Activity. From the data below, retype exactly the lines starting with the one that contains "M 264,1262 L 402,1265" and ending with the one that contains "M 1200,0 L 1200,16", both included.

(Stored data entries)
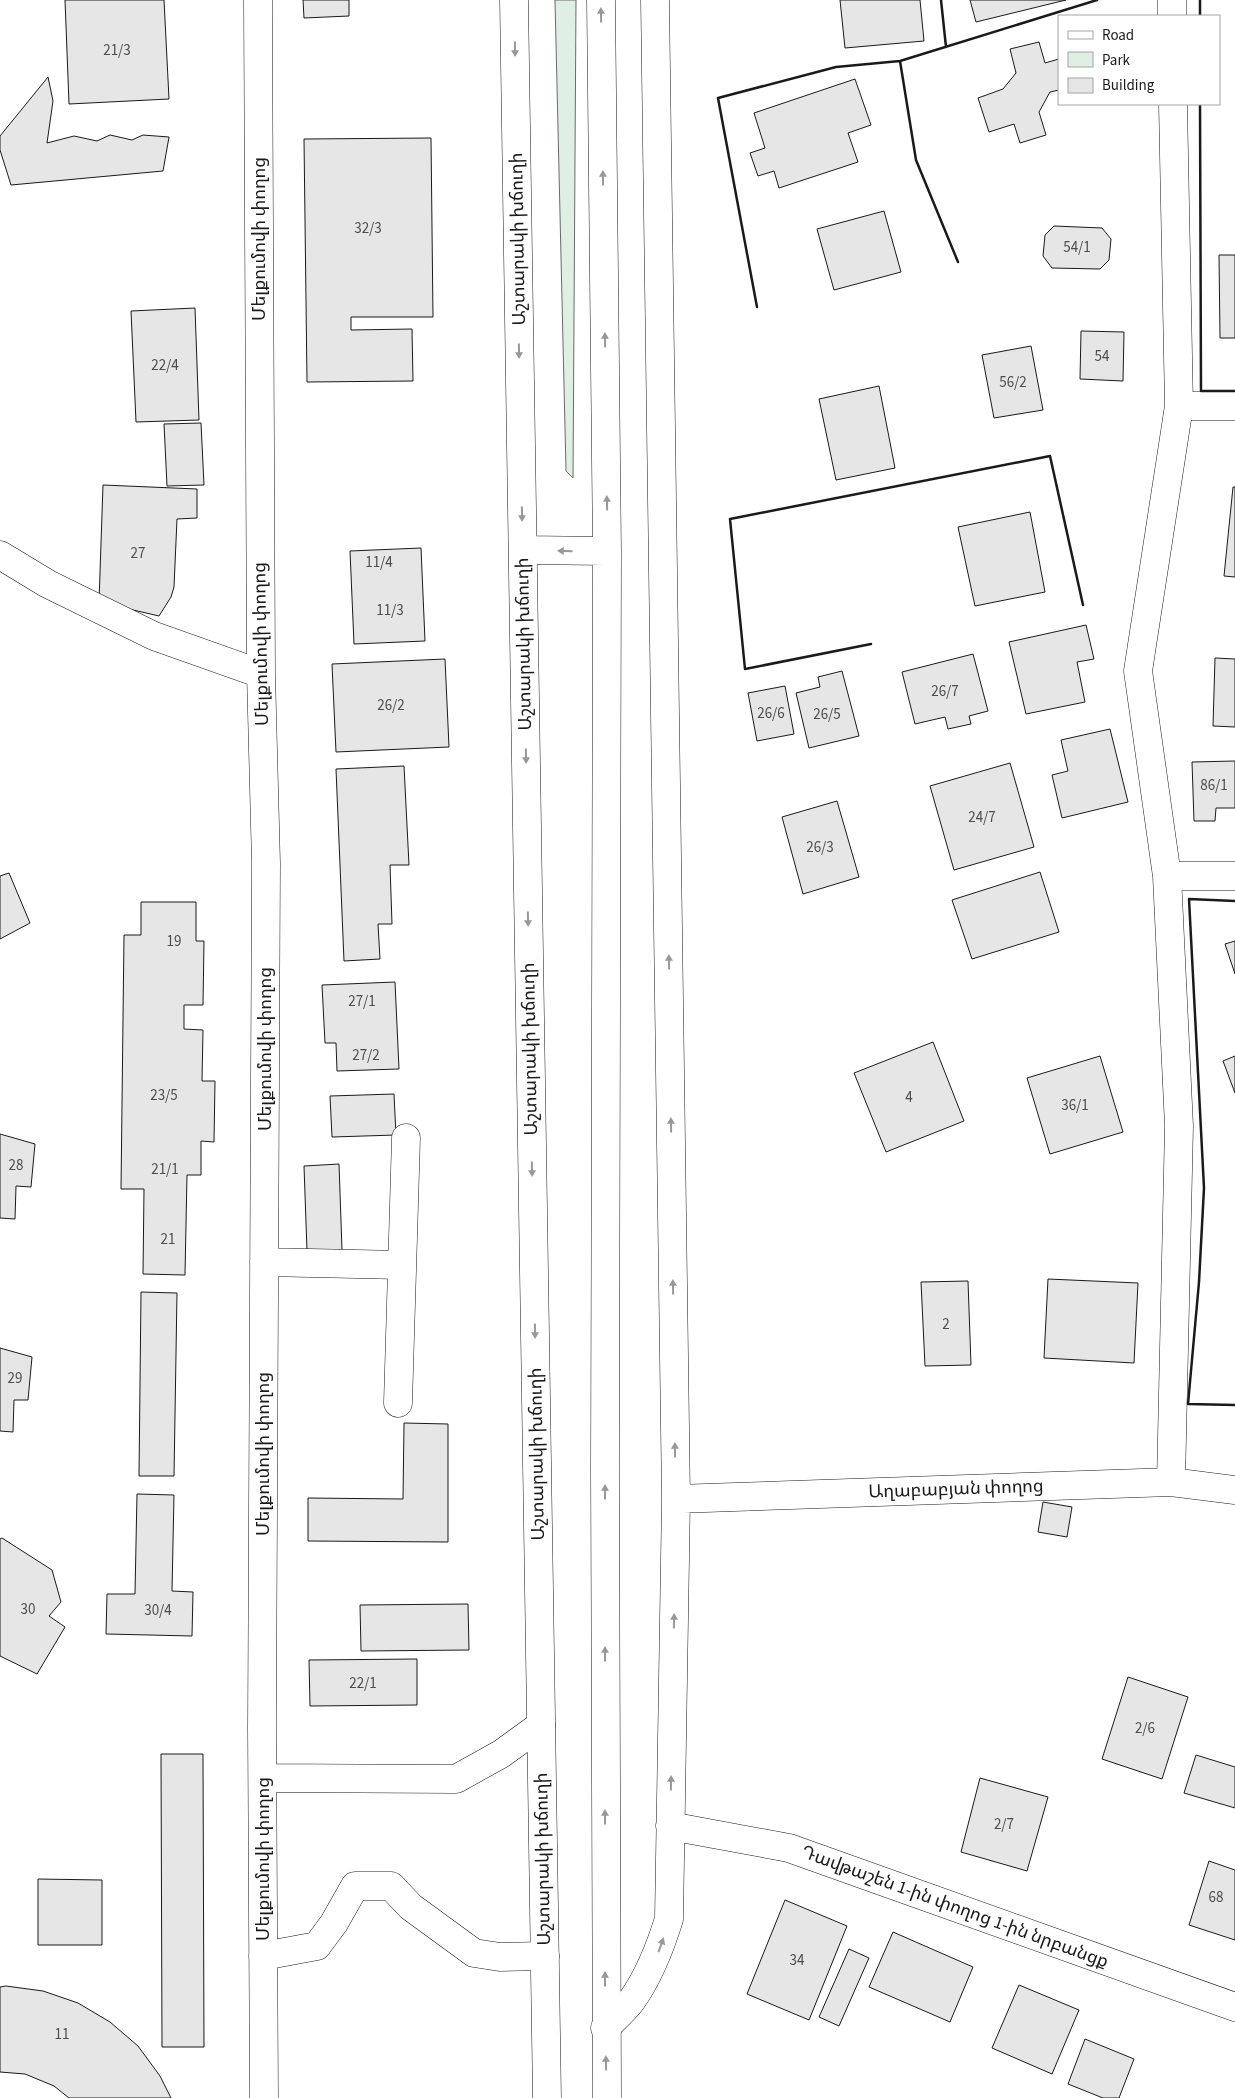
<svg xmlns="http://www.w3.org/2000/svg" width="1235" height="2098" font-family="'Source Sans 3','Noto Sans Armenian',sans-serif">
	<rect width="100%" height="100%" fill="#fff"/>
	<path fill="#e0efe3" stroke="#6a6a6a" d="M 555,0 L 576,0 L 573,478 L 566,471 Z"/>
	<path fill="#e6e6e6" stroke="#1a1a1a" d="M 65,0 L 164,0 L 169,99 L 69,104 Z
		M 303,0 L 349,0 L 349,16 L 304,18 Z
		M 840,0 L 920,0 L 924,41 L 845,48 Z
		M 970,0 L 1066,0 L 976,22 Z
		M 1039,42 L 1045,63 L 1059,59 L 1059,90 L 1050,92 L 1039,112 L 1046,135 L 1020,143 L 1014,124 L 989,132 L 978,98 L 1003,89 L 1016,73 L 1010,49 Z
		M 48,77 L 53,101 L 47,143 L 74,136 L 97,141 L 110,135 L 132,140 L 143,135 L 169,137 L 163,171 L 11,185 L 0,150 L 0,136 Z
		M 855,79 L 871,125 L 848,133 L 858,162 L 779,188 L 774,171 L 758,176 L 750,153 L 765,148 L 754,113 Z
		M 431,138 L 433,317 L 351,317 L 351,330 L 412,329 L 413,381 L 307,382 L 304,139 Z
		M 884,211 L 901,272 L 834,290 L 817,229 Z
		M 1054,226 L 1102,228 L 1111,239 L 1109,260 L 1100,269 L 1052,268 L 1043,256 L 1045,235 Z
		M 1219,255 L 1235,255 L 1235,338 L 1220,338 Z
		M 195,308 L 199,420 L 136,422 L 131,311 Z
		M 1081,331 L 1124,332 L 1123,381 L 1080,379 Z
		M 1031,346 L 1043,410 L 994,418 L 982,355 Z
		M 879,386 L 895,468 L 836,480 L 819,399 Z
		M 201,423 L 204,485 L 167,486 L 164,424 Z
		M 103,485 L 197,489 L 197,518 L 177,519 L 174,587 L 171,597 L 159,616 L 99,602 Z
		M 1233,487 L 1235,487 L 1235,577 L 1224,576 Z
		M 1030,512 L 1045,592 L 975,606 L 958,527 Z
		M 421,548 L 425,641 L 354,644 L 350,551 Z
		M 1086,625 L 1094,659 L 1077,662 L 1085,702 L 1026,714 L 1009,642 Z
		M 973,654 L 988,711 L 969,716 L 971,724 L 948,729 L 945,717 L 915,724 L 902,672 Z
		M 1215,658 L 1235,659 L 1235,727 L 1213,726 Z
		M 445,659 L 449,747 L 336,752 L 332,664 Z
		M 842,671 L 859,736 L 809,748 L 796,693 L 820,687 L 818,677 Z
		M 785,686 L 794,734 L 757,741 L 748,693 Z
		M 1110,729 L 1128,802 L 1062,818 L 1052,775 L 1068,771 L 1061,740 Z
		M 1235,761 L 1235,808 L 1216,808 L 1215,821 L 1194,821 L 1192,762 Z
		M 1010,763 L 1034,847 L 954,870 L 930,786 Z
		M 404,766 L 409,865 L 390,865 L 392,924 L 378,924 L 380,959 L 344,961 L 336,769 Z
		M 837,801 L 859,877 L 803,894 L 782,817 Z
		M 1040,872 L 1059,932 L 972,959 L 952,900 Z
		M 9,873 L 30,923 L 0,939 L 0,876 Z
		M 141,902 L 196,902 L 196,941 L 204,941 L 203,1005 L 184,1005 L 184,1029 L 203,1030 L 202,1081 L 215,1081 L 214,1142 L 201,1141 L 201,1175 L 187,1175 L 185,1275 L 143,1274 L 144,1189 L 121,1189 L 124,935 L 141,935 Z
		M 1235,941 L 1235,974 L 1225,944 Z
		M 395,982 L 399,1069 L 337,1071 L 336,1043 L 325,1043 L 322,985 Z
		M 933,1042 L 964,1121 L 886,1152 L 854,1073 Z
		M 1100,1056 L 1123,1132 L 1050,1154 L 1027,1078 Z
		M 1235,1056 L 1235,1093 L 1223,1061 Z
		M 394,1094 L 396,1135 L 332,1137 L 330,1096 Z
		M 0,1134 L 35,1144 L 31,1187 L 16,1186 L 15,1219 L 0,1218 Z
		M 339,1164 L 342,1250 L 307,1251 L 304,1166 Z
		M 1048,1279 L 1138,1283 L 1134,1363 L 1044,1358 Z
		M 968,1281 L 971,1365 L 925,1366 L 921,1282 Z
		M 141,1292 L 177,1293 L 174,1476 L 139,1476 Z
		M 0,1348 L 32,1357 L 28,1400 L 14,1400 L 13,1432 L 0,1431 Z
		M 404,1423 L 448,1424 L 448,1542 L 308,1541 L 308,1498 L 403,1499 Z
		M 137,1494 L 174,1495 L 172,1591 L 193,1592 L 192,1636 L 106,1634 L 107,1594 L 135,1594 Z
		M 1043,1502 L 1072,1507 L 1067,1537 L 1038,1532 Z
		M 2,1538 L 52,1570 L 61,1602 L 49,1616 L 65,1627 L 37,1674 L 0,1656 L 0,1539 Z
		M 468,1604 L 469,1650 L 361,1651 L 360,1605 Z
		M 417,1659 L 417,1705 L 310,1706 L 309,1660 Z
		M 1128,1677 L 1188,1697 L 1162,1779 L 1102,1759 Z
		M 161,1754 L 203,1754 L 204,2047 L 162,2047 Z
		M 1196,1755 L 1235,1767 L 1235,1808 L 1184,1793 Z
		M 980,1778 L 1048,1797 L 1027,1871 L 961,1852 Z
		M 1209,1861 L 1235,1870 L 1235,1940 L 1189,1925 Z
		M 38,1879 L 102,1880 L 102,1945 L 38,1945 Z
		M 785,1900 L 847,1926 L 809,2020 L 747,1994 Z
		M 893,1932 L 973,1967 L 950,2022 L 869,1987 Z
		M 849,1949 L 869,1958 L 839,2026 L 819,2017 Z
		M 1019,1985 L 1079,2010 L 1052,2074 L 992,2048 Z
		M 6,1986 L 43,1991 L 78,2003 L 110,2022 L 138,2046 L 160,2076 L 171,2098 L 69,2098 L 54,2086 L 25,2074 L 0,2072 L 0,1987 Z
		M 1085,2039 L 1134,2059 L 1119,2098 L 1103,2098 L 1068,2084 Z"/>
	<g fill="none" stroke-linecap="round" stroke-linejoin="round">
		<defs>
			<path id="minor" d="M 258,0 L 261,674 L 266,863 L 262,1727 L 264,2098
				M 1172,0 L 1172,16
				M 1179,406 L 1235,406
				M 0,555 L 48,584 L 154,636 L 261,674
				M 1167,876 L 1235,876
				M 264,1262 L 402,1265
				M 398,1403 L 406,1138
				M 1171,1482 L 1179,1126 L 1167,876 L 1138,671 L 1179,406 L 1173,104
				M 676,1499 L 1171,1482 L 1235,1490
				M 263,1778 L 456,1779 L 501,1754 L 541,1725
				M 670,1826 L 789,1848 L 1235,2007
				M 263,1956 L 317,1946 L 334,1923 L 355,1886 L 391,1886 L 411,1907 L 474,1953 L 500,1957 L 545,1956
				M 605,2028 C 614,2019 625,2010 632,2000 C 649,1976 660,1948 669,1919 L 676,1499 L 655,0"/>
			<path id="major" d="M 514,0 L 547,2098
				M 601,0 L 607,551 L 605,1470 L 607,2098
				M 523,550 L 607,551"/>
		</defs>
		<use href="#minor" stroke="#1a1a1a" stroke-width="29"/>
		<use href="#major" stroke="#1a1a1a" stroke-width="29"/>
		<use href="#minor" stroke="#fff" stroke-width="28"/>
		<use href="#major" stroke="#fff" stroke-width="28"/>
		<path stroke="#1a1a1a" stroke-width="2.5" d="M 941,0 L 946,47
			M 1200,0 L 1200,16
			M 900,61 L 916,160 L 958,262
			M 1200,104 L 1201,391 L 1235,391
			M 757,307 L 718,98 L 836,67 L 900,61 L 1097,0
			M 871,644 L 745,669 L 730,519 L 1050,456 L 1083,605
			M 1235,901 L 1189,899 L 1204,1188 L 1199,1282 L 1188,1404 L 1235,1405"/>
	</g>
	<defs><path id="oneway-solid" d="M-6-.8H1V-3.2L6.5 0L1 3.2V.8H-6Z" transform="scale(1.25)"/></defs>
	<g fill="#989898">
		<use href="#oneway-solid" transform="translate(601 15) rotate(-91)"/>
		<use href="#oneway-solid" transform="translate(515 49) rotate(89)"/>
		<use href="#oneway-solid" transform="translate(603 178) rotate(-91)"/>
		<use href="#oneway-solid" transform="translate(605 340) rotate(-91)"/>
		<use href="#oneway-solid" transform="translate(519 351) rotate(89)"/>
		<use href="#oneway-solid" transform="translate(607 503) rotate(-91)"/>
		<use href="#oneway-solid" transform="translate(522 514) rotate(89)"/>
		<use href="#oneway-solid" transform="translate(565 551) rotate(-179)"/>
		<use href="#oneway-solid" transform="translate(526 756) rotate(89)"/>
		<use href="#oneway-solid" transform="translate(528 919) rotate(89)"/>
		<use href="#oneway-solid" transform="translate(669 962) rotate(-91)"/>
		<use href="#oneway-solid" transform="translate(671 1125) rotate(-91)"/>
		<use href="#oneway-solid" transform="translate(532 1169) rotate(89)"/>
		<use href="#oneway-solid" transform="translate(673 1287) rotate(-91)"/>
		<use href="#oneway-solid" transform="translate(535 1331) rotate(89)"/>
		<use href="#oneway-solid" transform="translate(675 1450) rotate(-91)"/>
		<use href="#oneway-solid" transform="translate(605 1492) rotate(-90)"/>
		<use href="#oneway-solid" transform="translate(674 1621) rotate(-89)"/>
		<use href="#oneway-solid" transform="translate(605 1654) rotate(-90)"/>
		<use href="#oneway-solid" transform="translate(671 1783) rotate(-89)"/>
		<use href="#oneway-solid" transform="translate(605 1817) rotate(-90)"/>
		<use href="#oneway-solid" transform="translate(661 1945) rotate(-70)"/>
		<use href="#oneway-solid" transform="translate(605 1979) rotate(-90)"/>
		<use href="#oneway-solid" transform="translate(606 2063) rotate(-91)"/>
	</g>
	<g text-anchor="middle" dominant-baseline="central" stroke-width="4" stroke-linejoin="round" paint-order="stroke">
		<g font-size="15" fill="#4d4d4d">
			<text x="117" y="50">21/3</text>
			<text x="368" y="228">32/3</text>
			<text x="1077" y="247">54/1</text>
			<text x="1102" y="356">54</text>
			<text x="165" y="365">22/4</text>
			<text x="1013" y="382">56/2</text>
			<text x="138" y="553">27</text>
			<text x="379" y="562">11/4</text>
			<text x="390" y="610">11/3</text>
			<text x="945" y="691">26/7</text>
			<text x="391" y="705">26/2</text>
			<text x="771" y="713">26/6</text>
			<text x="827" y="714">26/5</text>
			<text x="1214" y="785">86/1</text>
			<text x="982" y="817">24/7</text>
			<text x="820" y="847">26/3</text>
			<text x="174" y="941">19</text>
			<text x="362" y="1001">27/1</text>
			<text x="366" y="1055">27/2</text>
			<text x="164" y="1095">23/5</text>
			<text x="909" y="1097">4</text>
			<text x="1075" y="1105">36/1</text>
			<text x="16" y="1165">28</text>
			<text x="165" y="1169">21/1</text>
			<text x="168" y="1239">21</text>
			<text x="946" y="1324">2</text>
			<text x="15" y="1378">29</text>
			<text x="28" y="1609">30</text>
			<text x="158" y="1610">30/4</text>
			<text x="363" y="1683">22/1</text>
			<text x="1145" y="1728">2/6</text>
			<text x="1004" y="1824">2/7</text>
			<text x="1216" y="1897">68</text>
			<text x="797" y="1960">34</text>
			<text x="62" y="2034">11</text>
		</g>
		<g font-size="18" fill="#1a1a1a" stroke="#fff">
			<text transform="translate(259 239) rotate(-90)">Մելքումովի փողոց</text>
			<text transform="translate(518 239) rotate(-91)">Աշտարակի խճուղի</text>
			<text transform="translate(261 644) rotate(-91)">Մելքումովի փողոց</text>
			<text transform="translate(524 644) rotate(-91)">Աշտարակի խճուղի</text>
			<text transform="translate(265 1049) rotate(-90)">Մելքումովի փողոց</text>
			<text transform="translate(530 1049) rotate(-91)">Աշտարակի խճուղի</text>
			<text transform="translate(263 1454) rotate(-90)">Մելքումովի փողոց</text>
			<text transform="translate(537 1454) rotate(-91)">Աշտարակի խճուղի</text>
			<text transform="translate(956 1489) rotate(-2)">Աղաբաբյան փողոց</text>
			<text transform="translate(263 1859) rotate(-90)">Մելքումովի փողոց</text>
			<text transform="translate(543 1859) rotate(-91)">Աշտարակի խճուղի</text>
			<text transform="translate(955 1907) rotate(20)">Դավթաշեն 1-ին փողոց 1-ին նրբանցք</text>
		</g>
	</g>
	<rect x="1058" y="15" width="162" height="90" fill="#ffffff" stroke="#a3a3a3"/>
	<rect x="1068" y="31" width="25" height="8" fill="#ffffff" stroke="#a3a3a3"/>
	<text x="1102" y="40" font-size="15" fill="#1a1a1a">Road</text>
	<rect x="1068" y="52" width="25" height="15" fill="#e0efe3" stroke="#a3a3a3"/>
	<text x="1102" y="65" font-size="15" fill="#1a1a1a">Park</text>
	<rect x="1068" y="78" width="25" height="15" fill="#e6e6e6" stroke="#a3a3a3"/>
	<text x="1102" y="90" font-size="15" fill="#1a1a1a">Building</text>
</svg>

Solution to this exercise.
				M 264,1262 L 402,1265
				M 398,1403 L 406,1138
				M 1171,1482 L 1179,1126 L 1167,876 L 1138,671 L 1179,406 L 1173,104
				M 676,1499 L 1171,1482 L 1235,1490
				M 263,1778 L 456,1779 L 501,1754 L 541,1725
				M 670,1826 L 789,1848 L 1235,2007
				M 263,1956 L 317,1946 L 334,1923 L 355,1886 L 391,1886 L 411,1907 L 474,1953 L 500,1957 L 545,1956
				M 605,2028 C 614,2019 625,2010 632,2000 C 649,1976 660,1948 669,1919 L 676,1499 L 655,0"/>
			<path id="major" d="M 514,0 L 547,2098
				M 601,0 L 607,551 L 605,1470 L 607,2098
				M 523,550 L 607,551"/>
		</defs>
		<use href="#minor" stroke="#1a1a1a" stroke-width="29"/>
		<use href="#major" stroke="#1a1a1a" stroke-width="29"/>
		<use href="#minor" stroke="#fff" stroke-width="28"/>
		<use href="#major" stroke="#fff" stroke-width="28"/>
		<path stroke="#1a1a1a" stroke-width="2.5" d="M 941,0 L 946,47
			M 1200,0 L 1200,16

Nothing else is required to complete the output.